Tangled Up: The Politics of Natural Hair


Time for some R and R with London fashionistas Rohmarra Kerr and Rose Othell. The dynamic duo are a team of self taught artists/stylists whose sensational debut will be at this year's London Fashion Week. We caught up with them before the big run for ice cream, and talked about the politics of natural hair.

Rohmarra, you’ve been working really hard on your hair styling business. Where does the inspiration for your hairstyles come from?

Rohmarra: Mainly traditional African and Caribbean styling. I come from a very traditional Caribbean family where there is an emphasis on having your hair natural – no relaxers, perms, or anything like that. I grew up in London and the mix of all the different styles and fashion is definitely a big influence too.

What tools do you use? What can’t you live without?

Rohmarra: Wow, that's tricky! I'd say it's definitely my rat-tail comb! It’s always chilling in my hair. Oh, and my titanium ionic blow-dryer for super sleek straightening. Bobby pins for on the go and my slicking brush for high ponytails.

Rose, what do you try to capture in your shots?

Rose: I know it sounds contradictory as photography is a still medium but I try to capture people’s movement. It’s quite difficult, but when you get it right, it looks amazing on film. I went to India in July and that had a really big influence on my artistry – I try to capture the culture and everyday lives of people I photograph while making them unique and individual.

Girls, what are your Holy Grail (HG) products and why?

Rohmarra: For sure, it’s the Keracare Edge Tamer. I use it on all different racial hair textures to create sleek, modern styles.

Rose: Coconut oil and shea butter. 100% natural and keeps my hair moisturised. My hair texture tends to get quite dry and these keep it nice and healthy.

Your work heavily features women of colour. Do you think that representation is at the core of your work?

Rohmarra: I definitely agree with that. I’ve tried to create something where black hairstyles are just seen as normal – making them more available is key to that. Some clients I get with coarser hair apologise for their hair texture, which is really sad! Nobody’s hair is “bad” or “difficult” to manage. Misinformation on Afro hair has led to many black women mistreating their hair, mainly because they haven’t been taught how to properly look after it. Every hair texture is beautiful when its healthy! I would encourage all women (and men!) with curly hair to identify their curl type – just do an online search for some images – then you can see what works for you!

Do you think that more black women are embracing their natural hair textures?

Rohmarra: For sure. Scientific and salon knowledge of Afro-Caribbean hair is expanding and becoming more common, so more black women feel comfortable getting their hair done in salons that aren’t run by their friends or family.
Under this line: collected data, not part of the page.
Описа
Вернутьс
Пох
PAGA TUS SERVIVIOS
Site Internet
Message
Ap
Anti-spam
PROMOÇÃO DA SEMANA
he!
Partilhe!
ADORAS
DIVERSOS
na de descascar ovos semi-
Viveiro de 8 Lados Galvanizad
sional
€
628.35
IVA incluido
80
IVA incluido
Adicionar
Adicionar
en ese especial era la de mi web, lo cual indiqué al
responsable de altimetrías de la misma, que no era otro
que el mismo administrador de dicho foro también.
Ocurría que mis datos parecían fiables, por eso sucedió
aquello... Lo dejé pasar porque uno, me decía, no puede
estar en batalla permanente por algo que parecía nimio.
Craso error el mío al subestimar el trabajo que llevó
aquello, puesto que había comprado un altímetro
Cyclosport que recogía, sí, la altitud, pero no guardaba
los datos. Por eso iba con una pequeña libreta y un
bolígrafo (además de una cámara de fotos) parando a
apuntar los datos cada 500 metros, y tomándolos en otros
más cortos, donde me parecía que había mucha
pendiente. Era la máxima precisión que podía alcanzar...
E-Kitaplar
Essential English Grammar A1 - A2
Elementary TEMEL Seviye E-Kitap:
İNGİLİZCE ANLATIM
Lots of salons are even given awards for their services to Afro-Caribbean hair!

Rose: Social media is also a huge part of raising awareness on different hair textures. Instagram and Tumblr are places where people can search for unique styles and talk about what works for them. It’s where I started!

Speaking of Instagram, there has been a lot of discussion in the media on whether people who aren’t of African descent can wear traditional hairstyles – like dreadlocks - and then the subsequent appropriation of them. Take “Kim Kardashian” braids, which have been dubbed so in exchange for their actual name of “cornrows”. Do you think that hair should be styled freely or that some styles should be worn with a deeper cultural understanding of their cultural significance?
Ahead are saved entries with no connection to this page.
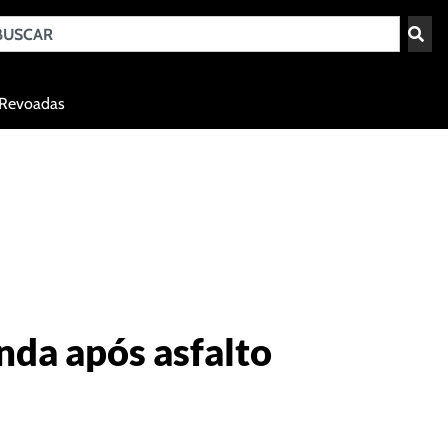
Teresina - PI
Revoadas
agosto 7, 2026 22:16
nda após asfalto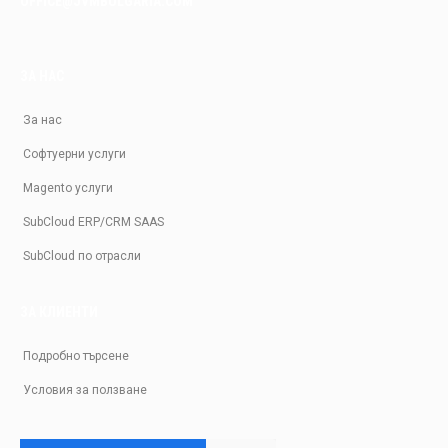
OFFICE@JVMBULGARIA.COM
ЗА НАС
За нас
Софтуерни услуги
Magento услуги
SubCloud ERP/CRM SAAS
SubCloud по отрасли
ЗА КЛИЕНТИ
Подробно търсене
Условия за ползване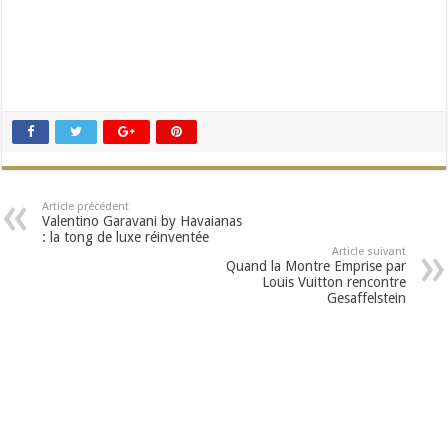
Article précédent
Valentino Garavani by Havaianas
: la tong de luxe réinventée
Article suivant
Quand la Montre Emprise par
Louis Vuitton rencontre
Gesaffelstein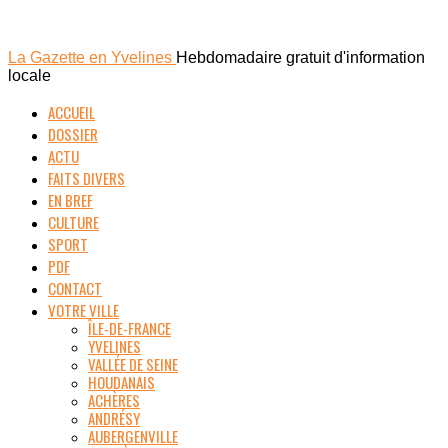
La Gazette en Yvelines
Hebdomadaire gratuit d'information
locale
ACCUEIL
DOSSIER
ACTU
FAITS DIVERS
EN BREF
CULTURE
SPORT
PDF
CONTACT
VOTRE VILLE
ÎLE-DE-FRANCE
YVELINES
VALLÉE DE SEINE
HOUDANAIS
ACHÈRES
ANDRÉSY
AUBERGENVILLE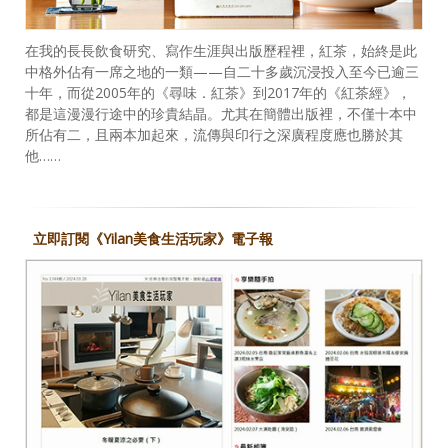
在我的長長飲食研究、寫作生涯與出版歷程裡，紅茶，始終是此
中格外佔有一席之地的一類——自二十多歲沉浸投入至今已逾三
十年，而從2005年的《尋味．紅茶》到2017年的《紅茶經》，
都是這漫漫行途中的珍貴結晶。尤其在簡體出版裡，不僅十本中
所佔有二，且兩本加起來，流傳與印行之深廣程度應也勝於其
他……
立即訂閱《Yilan美食生活玩家》電子報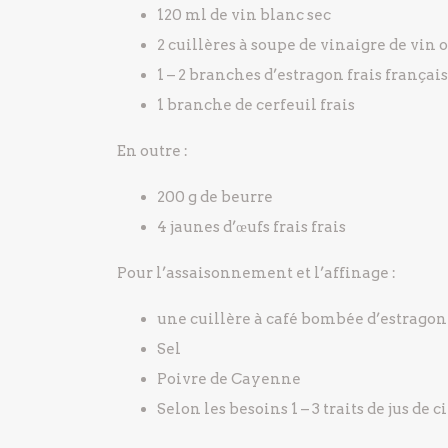
120 ml de vin blanc sec
2 cuillères à soupe de vinaigre de vin 
1 – 2 branches d’estragon frais français
1 branche de cerfeuil frais
En outre :
200 g de beurre
4 jaunes d’œufs frais frais
Pour l’assaisonnement et l’affinage :
une cuillère à café bombée d’estragon 
Sel
Poivre de Cayenne
Selon les besoins 1 – 3 traits de jus de c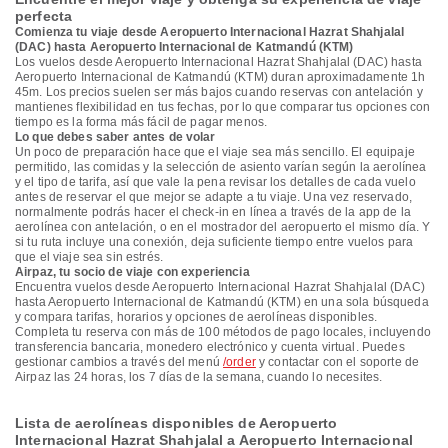
perfecta
Comienza tu viaje desde Aeropuerto Internacional Hazrat Shahjalal
(DAC) hasta Aeropuerto Internacional de Katmandú (KTM)
Los vuelos desde Aeropuerto Internacional Hazrat Shahjalal (DAC) hasta
Aeropuerto Internacional de Katmandú (KTM) duran aproximadamente 1h
45m. Los precios suelen ser más bajos cuando reservas con antelación y
mantienes flexibilidad en tus fechas, por lo que comparar tus opciones con
tiempo es la forma más fácil de pagar menos.
Lo que debes saber antes de volar
Un poco de preparación hace que el viaje sea más sencillo. El equipaje
permitido, las comidas y la selección de asiento varían según la aerolínea
y el tipo de tarifa, así que vale la pena revisar los detalles de cada vuelo
antes de reservar el que mejor se adapte a tu viaje. Una vez reservado,
normalmente podrás hacer el check-in en línea a través de la app de la
aerolínea con antelación, o en el mostrador del aeropuerto el mismo día. Y
si tu ruta incluye una conexión, deja suficiente tiempo entre vuelos para
que el viaje sea sin estrés.
Airpaz, tu socio de viaje con experiencia
Encuentra vuelos desde Aeropuerto Internacional Hazrat Shahjalal (DAC)
hasta Aeropuerto Internacional de Katmandú (KTM) en una sola búsqueda
y compara tarifas, horarios y opciones de aerolíneas disponibles.
Completa tu reserva con más de 100 métodos de pago locales, incluyendo
transferencia bancaria, monedero electrónico y cuenta virtual. Puedes
gestionar cambios a través del menú
/order
y contactar con el soporte de
Airpaz las 24 horas, los 7 días de la semana, cuando lo necesites.
Lista de aerolíneas disponibles de Aeropuerto
Internacional Hazrat Shahjalal a Aeropuerto Internacional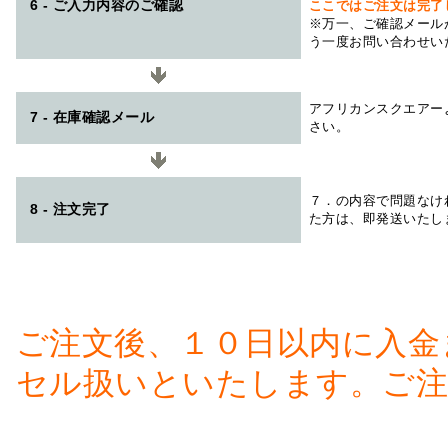
6 - ご入力内容のご確認
ここではご注文は完了
※万一、ご確認メール
う一度お問い合わせい
アフリカンスクエアー
7 - 在庫確認メール
さい。
７．の内容で問題なけ
8 - 注文完了
た方は、即発送いたし
ご注文後、１０日以内に入金
セル扱いといたします。ご注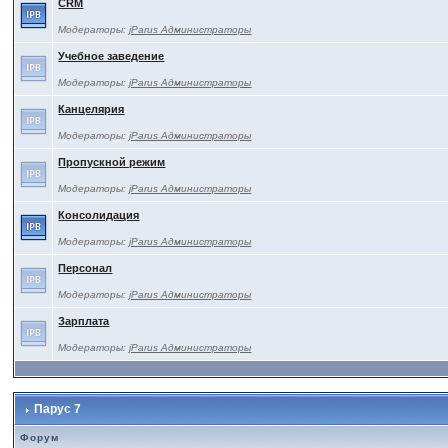
CRM
Модераторы:
jParus Администраторы
Учебное заведение
Модераторы:
jParus Администраторы
Канцелярия
Модераторы:
jParus Администраторы
Пропускной режим
Модераторы:
jParus Администраторы
Консолидация
Модераторы:
jParus Администраторы
Персонал
Модераторы:
jParus Администраторы
Зарплата
Модераторы:
jParus Администраторы
Парус 7
Форум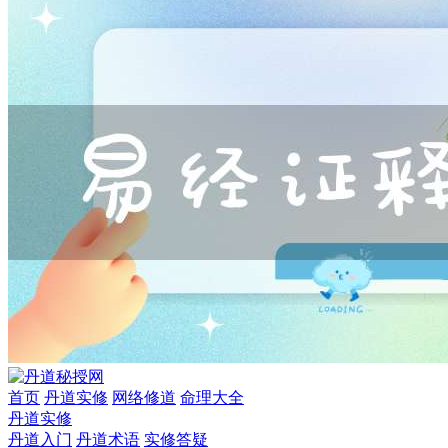
首页
丹道实修
网络修道
命理大全
丹道实修
丹道入门
丹道术语
实修答疑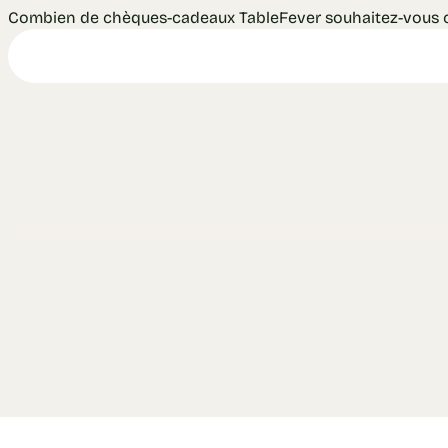
Combien de chèques-cadeaux TableFever souhaitez-vous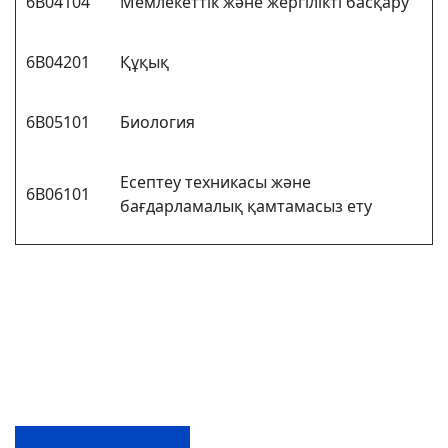
6В04104
Мемлекеттік және жергілікті басқару
6В04201
Құқық
6В05101
Биология
Есептеу техникасы және
6В06101
бағдарламалық қамтамасыз ету
Академиялық күнтізбе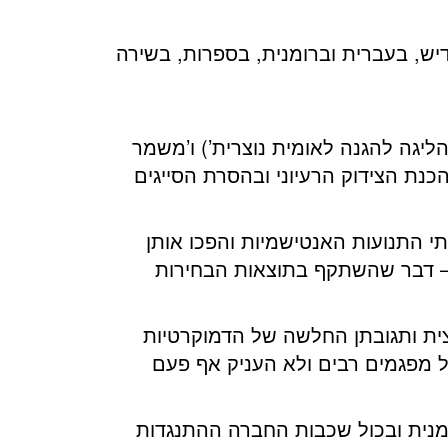
דיש, בעברית וברומנית, בספרות, בשירה
30 פעלו ברומניה שני ארגונים אנטישמיים עיקריים: Liga Apararii National Crestine (הליגה להגנה לאומית נוצרית’) ו’משמר
הכנת הצידוק הרעיוני ובהסרת הסייגים
י התנועות האנטישמיות והפכו אותן
 – דבר שהשתקף בתוצאות הבחירות
צית ותגובתן החלשה של הדמוקרטיות
 מפגמים רבים ולא העניק אף פעם
הקהל הרומנית ובכול שכבות החברה ההתנגדות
Rohmarra: Most definitely. People still need to know what the styles mean to black people, and should be prepared to explain why they have such hairstyles. Like you said, the Kardashians literally threw the term “cornrows” in the bin and renamed them after themselves! It’s a shame - they have this huge platform and could have used it to promote black hairstyles, but they literally just performed textbook cultural appropriation.

I get it – theses styles are on trend right now. People are going to style their hair regardless, but they should at least be calling the styles the right names! I have no problem with freedom of expression and style, but you really should know where the style comes from and what it means, rather than just adopting it as your own, “unique” look. Hopefully this revival of black hair styles will mean that people will visit their local African hairdressers and support their local black economy! You know, hating on “Sarah” because she got some nice box braids in is a bit harsh. If she knows the history behind the style and where it comes from, then she can most definitely get excited about it and rock some box braids if she wants to. Sometimes I think the problem isn’t the people getting the styles - it’s just the misinformation in the media.